Comment & Analysis
Jul 1, 2018

NUIGSU’s Tenancies Board Action is a Creative Way of Tackling the Accommodation Crisis

The decision to take legal action is a logical move by the union.

Léigh as Gaeilge an t-Eagarfhocal (Read Editorial in Irish) »
By The Editorial Board

By and large, titanic battles have never intimidated the student movement. For decades, they have used various forms of protest to face down governments and university administrations.

The accommodation crisis, however, has forced students to reflect on these efforts. As faceless corporations continue to build extortionately priced accommodation sites across the country, students and the groups that represent them have rightly rallied against their growing hold on the student accommodation market.

Until now, these protests have had varying degrees of success. While they have brought attention to the issue, lasting and impactful results have been lacking. Rents remain high and many students continue to be priced out of a third-level education.

However, the announcement this week that NUI Galway Students’ Union (NUIGSU) is taking a case against Cúirt na Coiribe, the university’s most popular accommodation provider – which hiked rents by 18 per cent this year – demonstrates how the battleground is shifting from guerilla-style tactics to sensible and affirmative action. With summer a notoriously difficult time for unions and other groups to mobilise student support, the decision to take legal action is a logical and well thought-out move by the union.

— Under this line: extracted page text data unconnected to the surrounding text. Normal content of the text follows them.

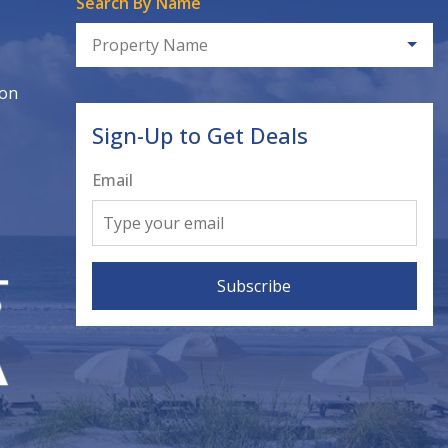
Search By Name
Property Name
ion
Sign-Up to Get Deals
Email
Subscribe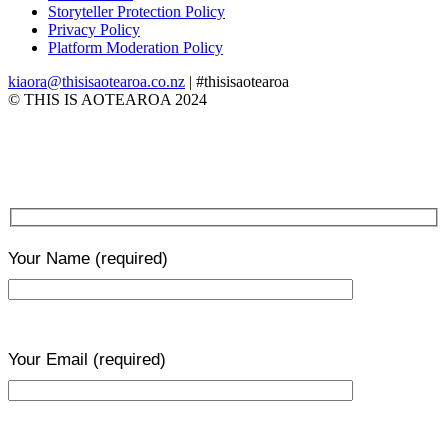
Storyteller Protection Policy
Privacy Policy
Platform Moderation Policy
kiaora@thisisaotearoa.co.nz
| #thisisaotearoa
© THIS IS AOTEAROA 2024
Your Name
(required)
Your Email
(required)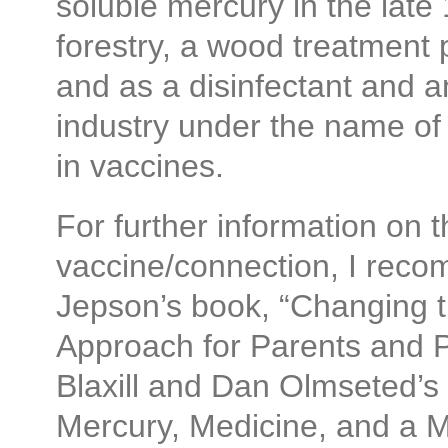
soluble mercury in the late
forestry, a wood treatment 
and as a disinfectant and an
industry under the name of
in vaccines.
For further information on 
vaccine/connection, I rec
Jepson’s book, “Changing th
Approach for Parents and P
Blaxill and Dan Olmseted’s
Mercury, Medicine, and a 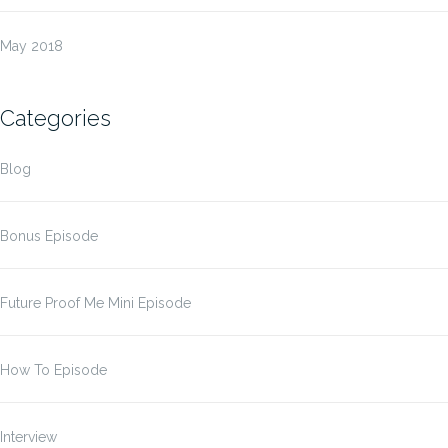
May 2018
Categories
Blog
Bonus Episode
Future Proof Me Mini Episode
How To Episode
Interview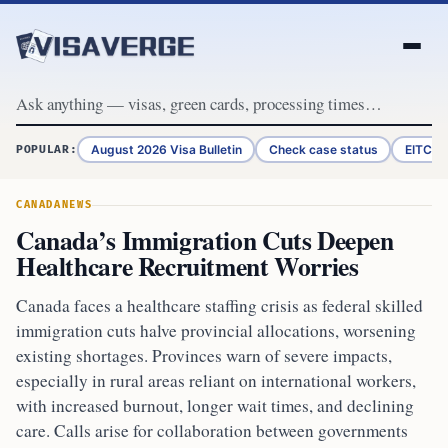
Skip to content
August 2026 Visa Bulletin
Check case status
EITC R
POPULAR:
CANADA
NEWS
Canada’s Immigration Cuts Deepen
Healthcare Recruitment Worries
Canada faces a healthcare staffing crisis as federal skilled
immigration cuts halve provincial allocations, worsening
existing shortages. Provinces warn of severe impacts,
especially in rural areas reliant on international workers,
with increased burnout, longer wait times, and declining
care. Calls arise for collaboration between governments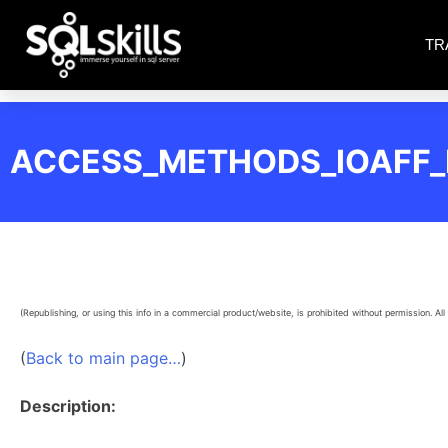
TR
ACCESS_METHODS_IOAFF
(Republishing, or using this info in a commercial product/website, is prohibited without permission. All 
(
Back to main page…
)
Description: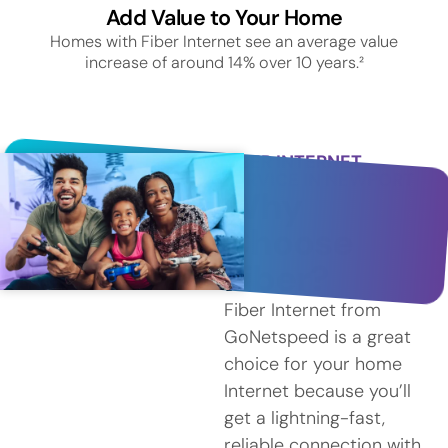
Add Value to Your Home
Homes with Fiber Internet see an average value
increase of around 14% over 10 years.²
FIBER INTERNET
SERVICE IN NEWPORT
Why
Choose
Fiber?
Fiber Internet from
GoNetspeed is a great
choice for your home
Internet because you’ll
get a lightning-fast,
reliable connection with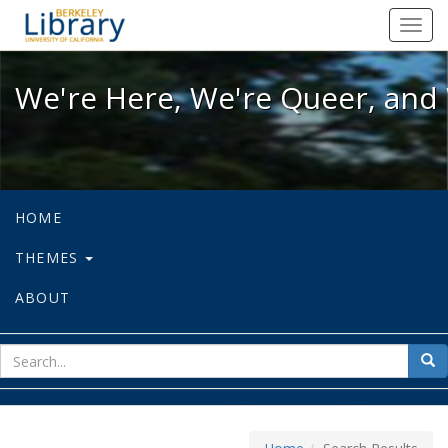
We're Here, We're Queer, and We're
Toggl
navig
We're Here, We're Queer, and 
HOME
THEMES
ABOUT
sear
Sea
for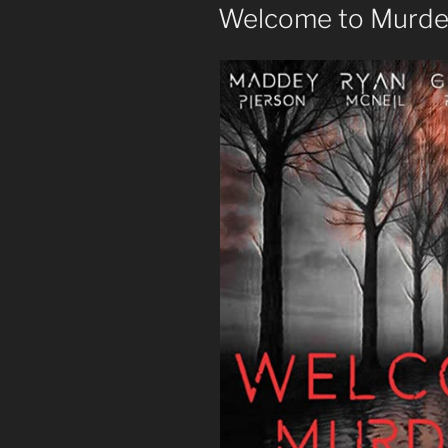
ON
Welcome to Murder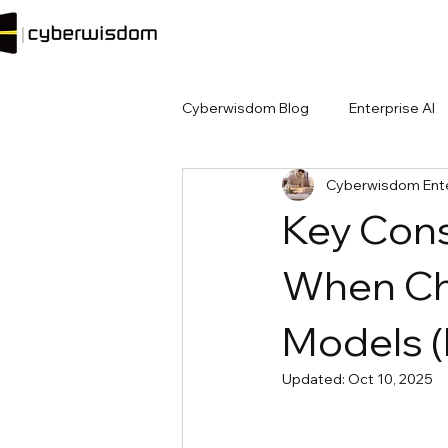
Cyberwisdom Blog
Enterprise AI
Cyberwisdom Ente
Key Cons
When Ch
Models 
Updated:
Oct 10, 2025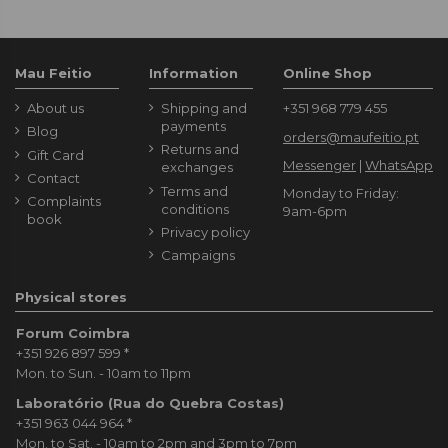
Mau Feitio
Information
Online Shop
About us
Shipping and
+351 968 779 455
payments
Blog
orders@maufeitio.pt
Returns and
Gift Card
Messenger
|
WhatsApp
exchanges
Contact
Terms and
Monday to Friday:
Complaints
conditions
9am-6pm
book
Privacy policy
Campaigns
Physical stores
Forum Coimbra
+351 926 897 599
*
Mon. to Sun. - 10am to 11pm
Laboratório (Rua do Quebra Costas)
+351 963 044 964
*
Mon. to Sat. - 10am to 2pm and 3pm to 7pm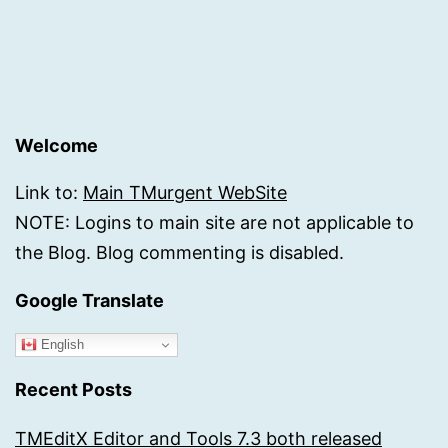
Welcome
Link to:
Main TMurgent WebSite
NOTE: Logins to main site are not applicable to
the Blog. Blog commenting is disabled.
Google Translate
English
Recent Posts
TMEditX Editor and Tools 7.3 both released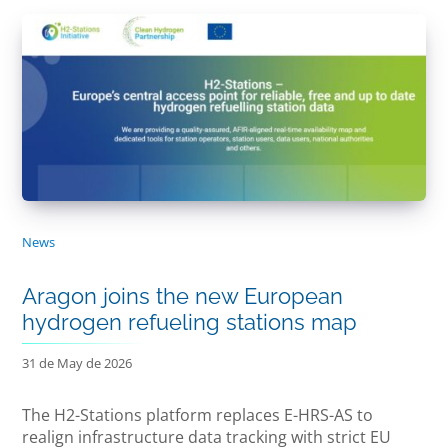
News
Aragon joins the new European
hydrogen refueling stations map
31 de May de 2026
The H2-Stations platform replaces E-HRS-AS to
realign infrastructure data tracking with strict EU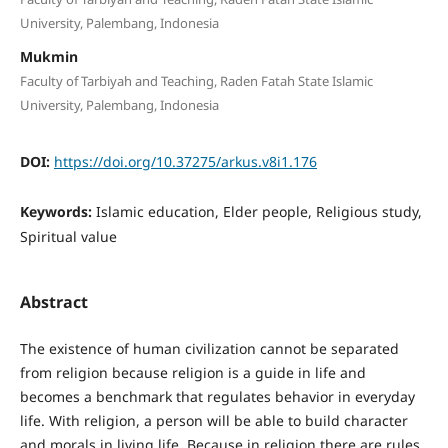
University, Palembang, Indonesia
Mukmin
Faculty of Tarbiyah and Teaching, Raden Fatah State Islamic
University, Palembang, Indonesia
DOI:
https://doi.org/10.37275/arkus.v8i1.176
Keywords:
Islamic education, Elder people, Religious study,
Spiritual value
Abstract
The existence of human civilization cannot be separated
from religion because religion is a guide in life and
becomes a benchmark that regulates behavior in everyday
life. With religion, a person will be able to build character
and morals in living life. Because in religion there are rules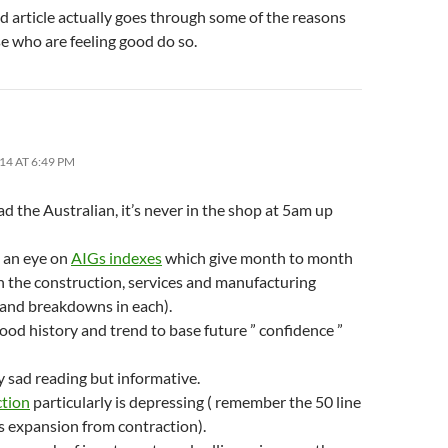
d article actually goes through some of the reasons
e who are feeling good do so.
14 AT 6:49 PM
d the Australian, it’s never in the shop at 5am up
p an eye on
AIGs indexes
which give month to month
in the construction, services and manufacturing
 and breakdowns in each).
ood history and trend to base future ” confidence ”
ty sad reading but informative.
tion
particularly is depressing ( remember the 50 line
s expansion from contraction).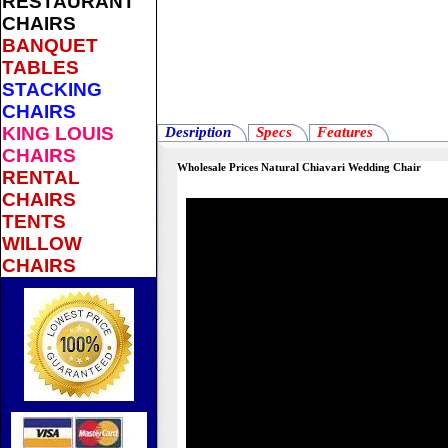
RESTAURANT
CHAIRS
BANQUET
TABLES
STACKING
CHAIRS
KING LOUIS
Desription
Specs
Features
CHAIRS
Wholesale Prices Natural Chiavari Wedding Chair
RENTAL
CHAIRS
TENTS
WILLOW
CHAIRS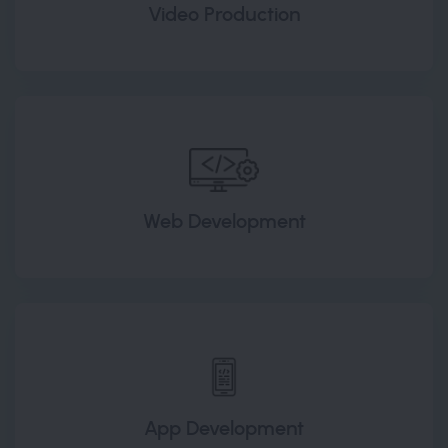
Video Production
Web Development
App Development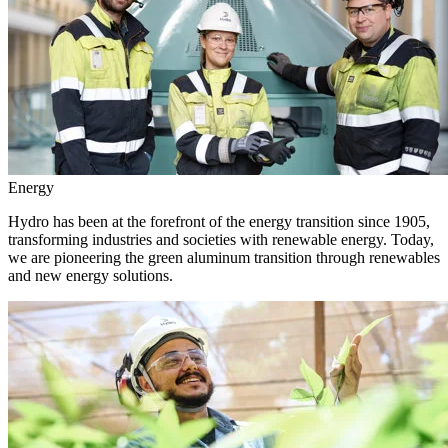
Energy
Hydro has been at the forefront of the energy transition since 1905,
transforming industries and societies with renewable energy. Today,
we are pioneering the green aluminum transition through renewables
and new energy solutions.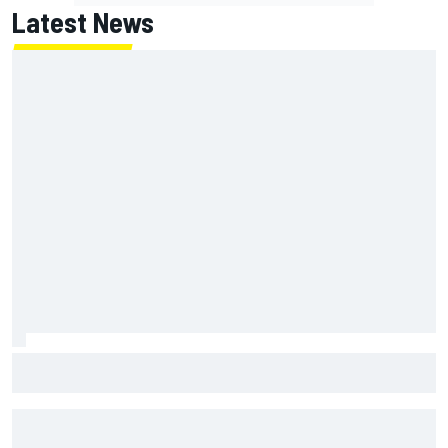
Latest News
NASCAR's San Diego race required a mobile self-sufficent
power grid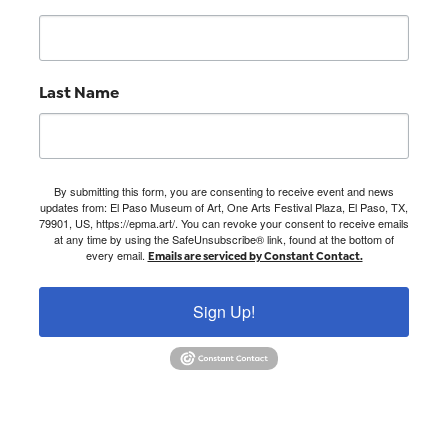
Last Name
By submitting this form, you are consenting to receive event and news
updates from: El Paso Museum of Art, One Arts Festival Plaza, El Paso, TX,
79901, US, https://epma.art/. You can revoke your consent to receive emails
at any time by using the SafeUnsubscribe® link, found at the bottom of
every email.
Emails are serviced by Constant Contact.
Sign Up!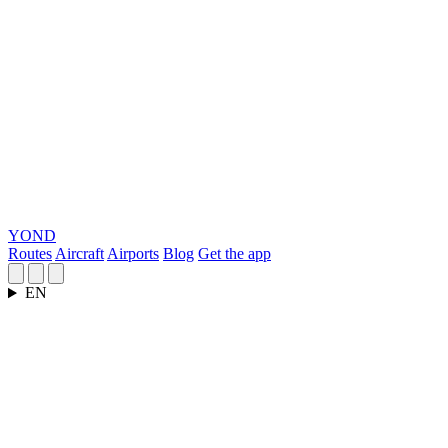
YOND
Routes
Aircraft
Airports
Blog
Get the app
EN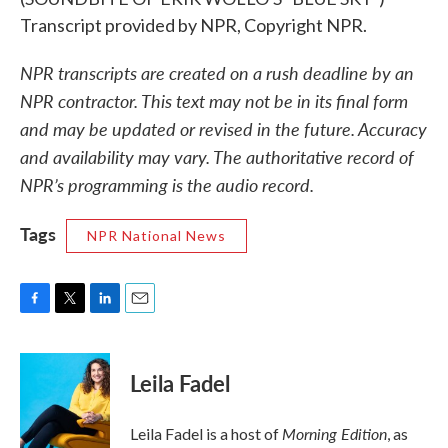
Transcript provided by NPR, Copyright NPR.
NPR transcripts are created on a rush deadline by an
NPR contractor. This text may not be in its final form
and may be updated or revised in the future. Accuracy
and availability may vary. The authoritative record of
NPR’s programming is the audio record.
Tags
NPR National News
F
T
L
E
a
w
i
m
c
i
n
a
e
t
k
i
Leila Fadel
b
t
e
l
o
e
d
o
r
I
Morning Edition
Leila Fadel is a host of
, as
k
n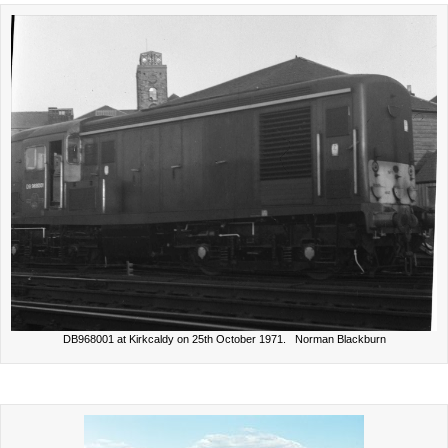
DB968001 at Kirkcaldy on 25th October 1971. Norman Blackburn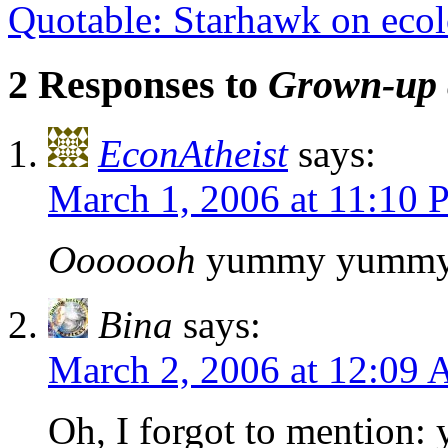
Quotable: Starhawk on eco
2 Responses to
Grown-up 
EconAtheist
says:
March 1, 2006 at 11:10
Ooooooh
yummy yumm
Bina
says:
March 2, 2006 at 12:09
Oh, I forgot to mention: 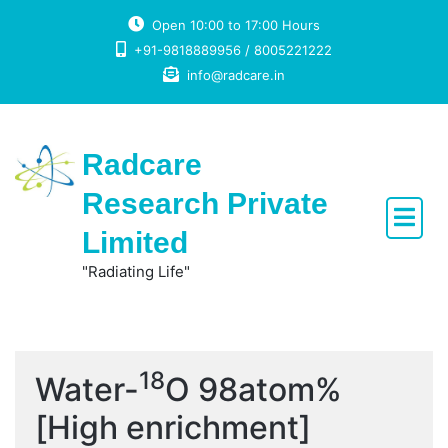
Skip
Open 10:00 to 17:00 Hours
to
+91-9818889956 / 8005221222
content
info@radcare.in
Radcare
Research Private
Limited
"Radiating Life"
18
Water-
O 98atom%
[High enrichment]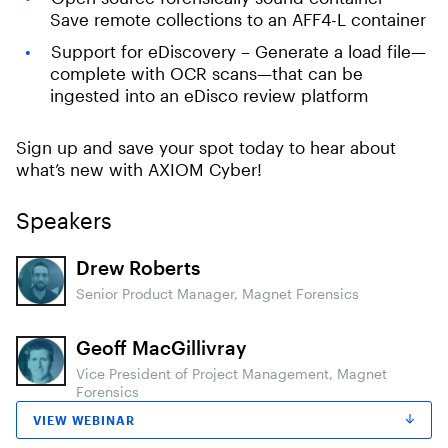
Save remote collections to an AFF4-L container
Support for eDiscovery – Generate a load file—
complete with OCR scans—that can be
ingested into an eDisco review platform
Sign up and save your spot today to hear about
what’s new with AXIOM Cyber!
Speakers
Drew Roberts
Senior Product Manager, Magnet Forensics
Geoff MacGillivray
Vice President of Project Management, Magnet
Forensics
VIEW WEBINAR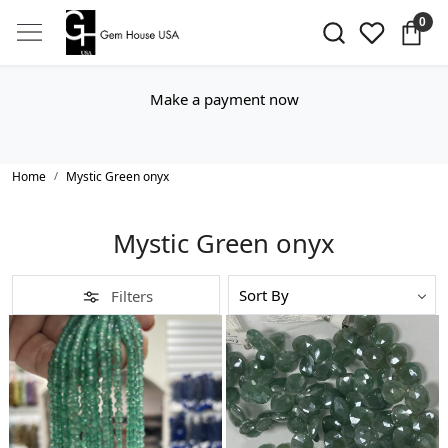
0
Make a payment now
Home
Mystic Green onyx
Mystic Green onyx
Filters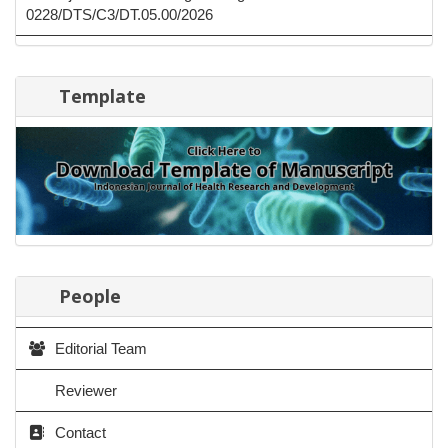
0228/DTS/C3/DT.05.00/2026
Template
People
Editorial Team
Reviewer
Contact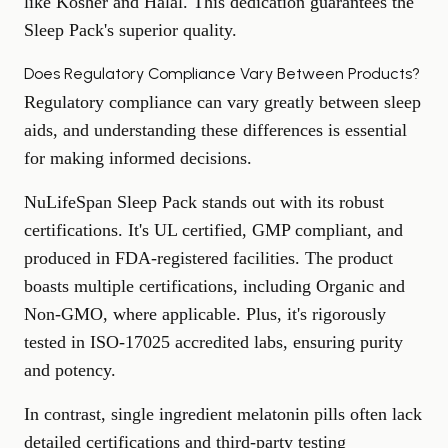
like Kosher and Halal. This dedication guarantees the
Sleep Pack's superior quality.
Does Regulatory Compliance Vary Between Products?
Regulatory compliance can vary greatly between sleep
aids, and understanding these differences is essential
for making informed decisions.
NuLifeSpan Sleep Pack stands out with its robust
certifications. It's UL certified, GMP compliant, and
produced in FDA-registered facilities. The product
boasts multiple certifications, including Organic and
Non-GMO, where applicable. Plus, it's rigorously
tested in ISO-17025 accredited labs, ensuring purity
and potency.
In contrast, single ingredient melatonin pills often lack
detailed certifications and third-party testing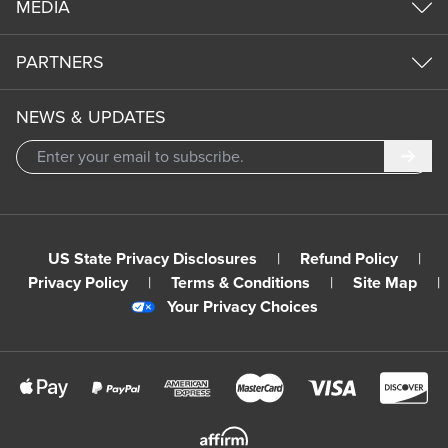
MEDIA
PARTNERS
NEWS & UPDATES
Subm
US State Privacy Disclosures
|
Refund Policy
|
Privacy Policy
|
Terms & Conditions
|
Site Map
|
Your Privacy Choices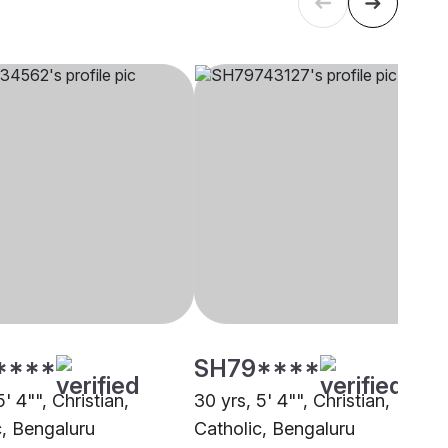
****
SH79****
5' 4"", Christian,
30 yrs, 5' 4"", Christian,
c, Bengaluru
Catholic, Bengaluru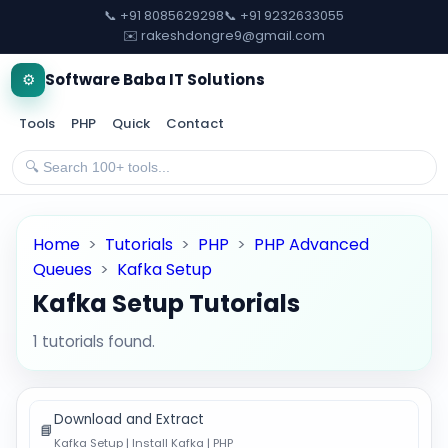
📞 +91 8085629298
📞 +91 9232633055
✉️ rakeshdongre9@gmail.com
⚙️
Software Baba IT Solutions
Tools
PHP
Quick
Contact
Home
>
Tutorials
>
PHP
>
PHP Advanced
Queues
>
Kafka Setup
Kafka Setup Tutorials
1 tutorials found.
Download and Extract
📘
Kafka Setup | Install Kafka | PHP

Facing into a battle with a big, well-funded and largely anonymous corporation, the union could easily have sat back and relied on the kind of everyday protest expected of them.

While naturally these forms of protest aren’t without merit, entering a case with the Residential Tenancies Board demonstrates that decisions such as the one to increase the rent in Cúirt na Coiribe won’t be taken lying down. It is a recognition of the fact that marches and sit-ins are no longer enough – and this is the sort of action that we not only need from our students’ union, but also one we should expect. Who knows what the result of this case will be – but it’s a creative form of protest that draws much-needed attention to the crisis.

Whether NUIGSU is successful or not, students’ unions should learn from them and use every avenue available to tackle this issue.